Mark your calendars now because the 2018-19 home opener of the Nashville Predators will feature (at least) three new banners being raised to the Bridgestone Arena rafters.
Thanks to their 4-3 win over the Washington Capitals on Thursday night, the Predators clinched the Central Division and Western Conference titles. In their 19 previous seasons as a National Hockey League franchise, Nashville had never won a division or conference title. If those two accolades weren’t enough, thanks to a little help from the Florida Panthers beating the Boston Bruins in regulation, they secured the Presidents’ Trophy for the best record in the NHL.
While the Predators chased the top of the 2017-18 mountain over the past few weeks, a lot has been made about the so-called “Presidents’ Trophy curse.” In short, the supposed “curse” states that winning the regular season championship goes hand-in-hand with not winning the Stanley Cup two and a half months later.
“I’ve heard that before,” Nashville forward Colton Sissons said last week. “I personally don’t listen to that. I’m not sure how other guys feel about it but I think it would be pretty cool to get that in Nashville for the first time. I’m not too worried about it. We’re definitely still gunning for it, regardless of any weird superstitions about it.”
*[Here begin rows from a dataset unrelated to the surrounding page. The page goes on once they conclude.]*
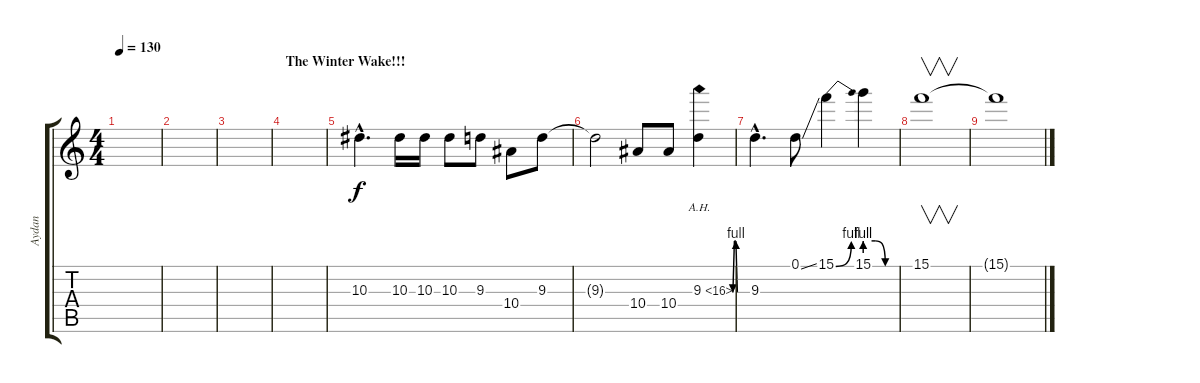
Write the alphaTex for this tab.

\track ("Aydan" "Aydan") {instrument distortionguitar}
\staff {score tabs}
\tuning (D4 A3 F3 C3 G2 D2) {hide}
\ts (4 4)
\tempo 130
\clef g2
\ks c
|
|
|
\section ("" "The Winter Wake!!!")
|
10.3{hac}.4{d} 10.3.16 10.3.16 10.3.8 9.3.8 10.4.8 9.3.8 |
9.3{t}.2 10.4.8 10.4.8 9.3{be (custom 0 0 15 4 30 4 45 0 60 0) ah 7}.4 |
9.3{hac}.4{d} 0.1{ss}.8 15.1{be (bend 0 0 60 4)}.4 15.1{be (custom 0 4 20 4 40 0 60 0)}.4 |
15.1.1{v} |
15.1{t}.1
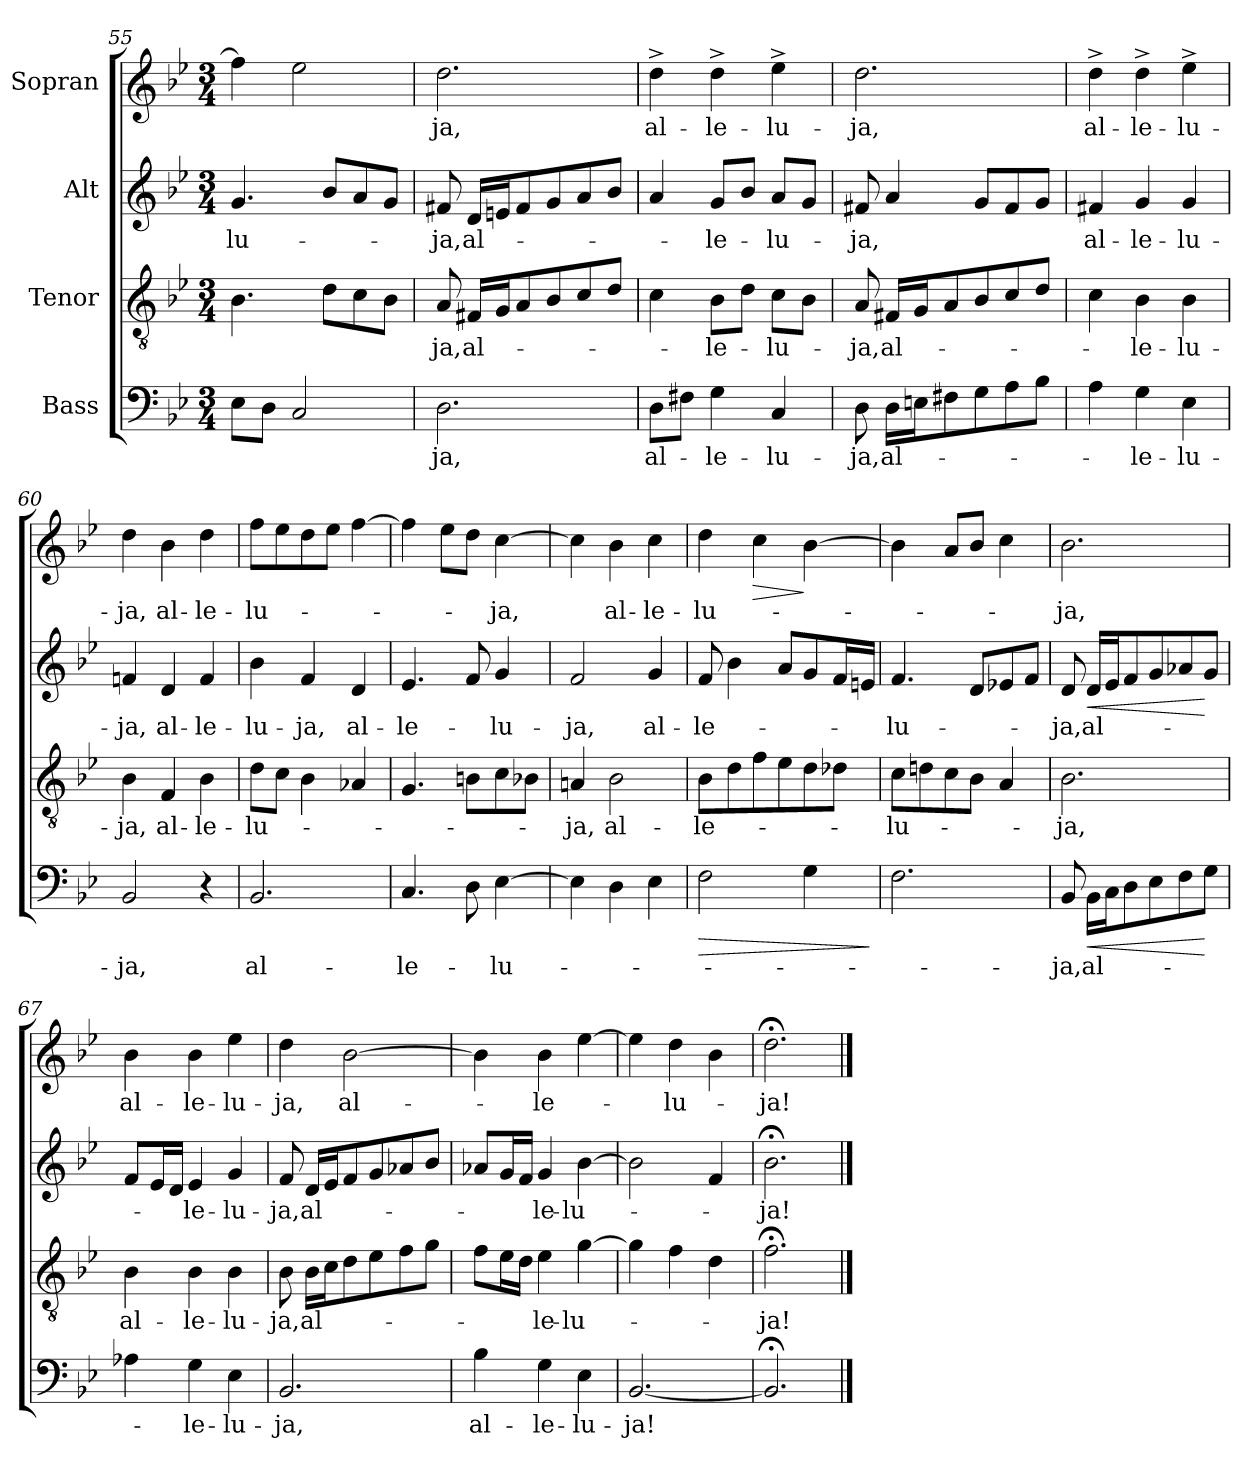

Let’s put all that hoopla surrounding the trophy to bed, shall we?
The award was first handed out in 1985-86 so there have been 31 winners. Of those 31, 11 went to the Final and eight won the Stanley Cup. Quick math says that, if you earn the regular-season honor, you have a 35 percent chance to make it to the Final and a 26 percent chance of hoisting the chalice. Considering the fact that 16 teams get into the playoffs every year, those are actually pretty favorable odds.
“The big goal for every team is to win the Stanley Cup,” captain Roman Josi told Stephen Whyno of the Association Press Thursday night. “But you can’t win the Stanley Cup right now. It was something we took a lot of pride in and I think winning it is a big accomplishment for us.”
Prior to 1986, it would’ve been ludicrous to suggest a curse. Why? Of the 18 regular season champions between 1967-68 and 1984-85 (the NHL’s “Expansion Era” prior to the Presidents’ Trophy becoming an award), 14 of them played into late May/early June and 11 of them won the whole thing.
Furthermore, fans who bring up the curse aren’t looking beyond that position in the standings. Below are each of the past 19 campaigns and where the Stanley Cup winner’s ranked at the end of the regular season. As you can see, no single ranking has produced more than one Stanley Cup winner in the past 10 years and, in reality, if you go all the way back as far as the controversial Dallas Stars win in 1999, the team finishing first in the regular season has actually hoisted Lord Stanley more times than any other final position.
|2013-14||9||Los Angeles Kings|
|2011-12||13||Los Angeles Kings|
|2007-08||1||Detroit Red Wings|
|2003-04||2||Tampa Bay Lightning|
|2002-03||4||New Jersey Devils|
|2001-02||1||Detroit Red Wings|
|1999-2000||4||New Jersey Devils|
As Boyd Williams said on Twitter last month, “every position must be cursed so you might as well finish first.”
The bottom line is this is an era-based argument. Yes, right now in 2018, no Presidents’ Trophy winner has etched their roster onto Lord Stanley since the 2013 Chicago Blackhawks did five years ago. But, in 2003, there was practically zero mention of a curse because three of the last four winners had won both.
All that bebunking aside, it’s only fair to point out a flaw, however.
On Thursday night, the Predators became the 16th different team to win the Presidents’ Trophy since its inception. Of the previous 15, none went onto throw a parade in the year of their first Presidents’ Trophy win. Three of the first-time winners did go to the Final (1990 Boston Bruins, 1995 Detroit Red Wings and the 2011 Vancouver Canucks) but none of them came out on top.
Short of that one factoid, the so-called “Presidents’ Trophy curse” is a bunch of garbage.